Problem statement: Would you echo the listing below verbatim, starting at its first line and ending with the line containing "genus: Salix", with both of those lines included and nothing else?

— start Records to process —

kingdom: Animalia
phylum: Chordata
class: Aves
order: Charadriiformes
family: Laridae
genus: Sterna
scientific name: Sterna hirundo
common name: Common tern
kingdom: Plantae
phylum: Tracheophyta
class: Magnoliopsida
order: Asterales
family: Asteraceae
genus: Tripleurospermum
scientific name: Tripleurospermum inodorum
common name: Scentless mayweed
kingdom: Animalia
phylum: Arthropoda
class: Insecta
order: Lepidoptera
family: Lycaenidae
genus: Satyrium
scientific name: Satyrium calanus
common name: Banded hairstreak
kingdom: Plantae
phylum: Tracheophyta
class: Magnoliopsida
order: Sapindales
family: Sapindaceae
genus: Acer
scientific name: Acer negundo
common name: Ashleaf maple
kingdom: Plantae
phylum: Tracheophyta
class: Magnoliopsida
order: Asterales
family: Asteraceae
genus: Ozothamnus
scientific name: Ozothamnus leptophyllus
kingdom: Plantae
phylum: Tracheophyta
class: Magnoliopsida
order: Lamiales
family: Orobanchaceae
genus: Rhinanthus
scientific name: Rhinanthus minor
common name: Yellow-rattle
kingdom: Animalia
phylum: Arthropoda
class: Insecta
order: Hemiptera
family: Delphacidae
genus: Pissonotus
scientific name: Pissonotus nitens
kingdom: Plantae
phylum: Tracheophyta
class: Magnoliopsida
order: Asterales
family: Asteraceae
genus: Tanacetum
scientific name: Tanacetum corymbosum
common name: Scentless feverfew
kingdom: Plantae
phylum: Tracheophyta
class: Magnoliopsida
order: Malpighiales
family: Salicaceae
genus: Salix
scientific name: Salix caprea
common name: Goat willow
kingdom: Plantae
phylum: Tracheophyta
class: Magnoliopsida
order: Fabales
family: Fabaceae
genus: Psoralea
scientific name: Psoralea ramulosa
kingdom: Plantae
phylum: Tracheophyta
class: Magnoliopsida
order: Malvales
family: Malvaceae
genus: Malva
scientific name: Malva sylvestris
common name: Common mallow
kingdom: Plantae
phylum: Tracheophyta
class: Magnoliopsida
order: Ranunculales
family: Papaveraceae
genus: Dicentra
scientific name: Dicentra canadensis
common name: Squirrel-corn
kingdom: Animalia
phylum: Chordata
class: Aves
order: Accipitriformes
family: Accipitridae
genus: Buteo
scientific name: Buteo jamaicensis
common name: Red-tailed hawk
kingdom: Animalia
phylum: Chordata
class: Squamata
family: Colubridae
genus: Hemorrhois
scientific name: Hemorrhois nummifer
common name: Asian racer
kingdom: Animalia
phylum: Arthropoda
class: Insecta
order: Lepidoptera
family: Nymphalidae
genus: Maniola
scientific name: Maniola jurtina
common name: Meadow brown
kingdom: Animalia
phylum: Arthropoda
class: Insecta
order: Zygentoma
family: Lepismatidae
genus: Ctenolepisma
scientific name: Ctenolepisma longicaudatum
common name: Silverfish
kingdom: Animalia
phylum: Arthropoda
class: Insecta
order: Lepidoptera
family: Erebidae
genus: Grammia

— end Records to process —

Final result:
kingdom: Animalia
phylum: Chordata
class: Aves
order: Charadriiformes
family: Laridae
genus: Sterna
scientific name: Sterna hirundo
common name: Common tern
kingdom: Plantae
phylum: Tracheophyta
class: Magnoliopsida
order: Asterales
family: Asteraceae
genus: Tripleurospermum
scientific name: Tripleurospermum inodorum
common name: Scentless mayweed
kingdom: Animalia
phylum: Arthropoda
class: Insecta
order: Lepidoptera
family: Lycaenidae
genus: Satyrium
scientific name: Satyrium calanus
common name: Banded hairstreak
kingdom: Plantae
phylum: Tracheophyta
class: Magnoliopsida
order: Sapindales
family: Sapindaceae
genus: Acer
scientific name: Acer negundo
common name: Ashleaf maple
kingdom: Plantae
phylum: Tracheophyta
class: Magnoliopsida
order: Asterales
family: Asteraceae
genus: Ozothamnus
scientific name: Ozothamnus leptophyllus
kingdom: Plantae
phylum: Tracheophyta
class: Magnoliopsida
order: Lamiales
family: Orobanchaceae
genus: Rhinanthus
scientific name: Rhinanthus minor
common name: Yellow-rattle
kingdom: Animalia
phylum: Arthropoda
class: Insecta
order: Hemiptera
family: Delphacidae
genus: Pissonotus
scientific name: Pissonotus nitens
kingdom: Plantae
phylum: Tracheophyta
class: Magnoliopsida
order: Asterales
family: Asteraceae
genus: Tanacetum
scientific name: Tanacetum corymbosum
common name: Scentless feverfew
kingdom: Plantae
phylum: Tracheophyta
class: Magnoliopsida
order: Malpighiales
family: Salicaceae
genus: Salix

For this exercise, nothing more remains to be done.